One thing that is overlooked in the article is that KVM and Xen have certain advantages in terms of overheads. KVM uses the core features already built into the kernel (e.g. the scheduler), whereas Xen and VMware bring their own. Xen, however, has the ability to do half-virtualization, where the guest doesn't run a kernel of it's own but relies on the host kernel to run the container's processes. But apart from only being to run the same guest OS as the host, this still involves a container, which comes with more overheads than chroot-style virtualization, a-la OpenVZ (free and open source project that Virtuozzo is based on), Linux Containers (LXC - not yet deemed stable, but it is in the mainline kernel), and Linux VServer (has a killer feature over OpenVZ and LXC - copy-on-write hard-link file unification which reduces memory usage, page cache usage and disk space all at the same time).

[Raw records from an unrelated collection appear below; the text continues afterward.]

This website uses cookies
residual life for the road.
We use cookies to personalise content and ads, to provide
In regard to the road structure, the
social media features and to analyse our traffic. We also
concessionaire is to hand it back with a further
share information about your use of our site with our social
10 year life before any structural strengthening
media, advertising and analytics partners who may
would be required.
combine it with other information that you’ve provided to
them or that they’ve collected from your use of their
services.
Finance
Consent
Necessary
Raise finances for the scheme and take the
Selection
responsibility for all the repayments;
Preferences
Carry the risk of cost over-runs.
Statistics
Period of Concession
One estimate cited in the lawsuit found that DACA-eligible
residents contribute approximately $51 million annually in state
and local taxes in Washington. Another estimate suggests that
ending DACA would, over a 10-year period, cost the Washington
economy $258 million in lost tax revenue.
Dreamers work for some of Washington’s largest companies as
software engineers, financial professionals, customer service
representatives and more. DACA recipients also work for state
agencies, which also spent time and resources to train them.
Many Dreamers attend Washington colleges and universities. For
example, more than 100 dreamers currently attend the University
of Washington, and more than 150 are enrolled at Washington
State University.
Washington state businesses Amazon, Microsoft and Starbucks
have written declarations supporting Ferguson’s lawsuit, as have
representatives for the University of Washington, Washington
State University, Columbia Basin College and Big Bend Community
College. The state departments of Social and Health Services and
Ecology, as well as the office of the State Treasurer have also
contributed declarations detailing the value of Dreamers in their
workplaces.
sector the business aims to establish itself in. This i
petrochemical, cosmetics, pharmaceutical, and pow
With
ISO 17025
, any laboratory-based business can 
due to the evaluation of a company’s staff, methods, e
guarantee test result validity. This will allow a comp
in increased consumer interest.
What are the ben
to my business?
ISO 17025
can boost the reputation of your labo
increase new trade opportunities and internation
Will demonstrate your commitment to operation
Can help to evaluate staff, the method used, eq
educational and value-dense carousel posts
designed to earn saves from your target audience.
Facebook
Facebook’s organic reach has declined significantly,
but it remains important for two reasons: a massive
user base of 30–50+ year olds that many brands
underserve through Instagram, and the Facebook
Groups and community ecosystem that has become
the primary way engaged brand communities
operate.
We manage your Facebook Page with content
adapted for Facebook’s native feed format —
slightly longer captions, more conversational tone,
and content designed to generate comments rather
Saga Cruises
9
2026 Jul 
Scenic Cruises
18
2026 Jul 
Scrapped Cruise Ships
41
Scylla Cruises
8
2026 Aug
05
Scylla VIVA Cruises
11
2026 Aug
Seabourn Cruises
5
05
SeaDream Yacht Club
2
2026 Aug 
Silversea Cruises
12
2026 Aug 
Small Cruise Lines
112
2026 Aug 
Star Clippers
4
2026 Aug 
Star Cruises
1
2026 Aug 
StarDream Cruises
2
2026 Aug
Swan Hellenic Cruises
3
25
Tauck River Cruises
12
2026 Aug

VServer's copy-on-write hard-link file unification is pretty much the mother of all memory deduplication approaches. For a start, it's free - once you unify the files by hard-linking them, all the executables and shared libraries will implicitly mmap to the same memory space (based on the inode number). That means if you have 100 guests, you only have 1 instance of glibc, rather than 100. This allows for some truly mind-boggling guest counts on a single host (hundreds). Best of all, there is no expensive run-time memory de-duplication required, a-la what VMware does or what KVM does using KSM (Kernel Same-page Merge) - it is all implicit. The savings in terms off disk space and caches (page cache, CPU cache) are a bonus on top.
Bochs isn't a virtualization tool, it is an emulator and as such shouldn't be listed in the same group as the others. QEMU has the ability to do emulation, too, but it is also used as a front end for KVM (and KQEMU until recently), so it mostly earns itself a place among the virtualization tools.
Finally, switching between VM technologies is not particularly difficult. On UNIX OS-es it is usually as simple as tar-ing the files to a fresh container and re-installing the boot sector on the new VM.
the Obvious That Needed To Be stated
You can't get a quart out of a pint pot.
That is all our grandmothers would bother to tell the PC virtualisation consultant as they showed him the door.
Unfortunately, I don't doubt that it will be need to be stated again and again, as this technology continues to be mis-sold to managers who will not think to refer the matter to their grannies first.
Congratulations on an excellent series of articles. It has taught me a lot. I had some gut feelings about it: it is nice to have confirmation of them.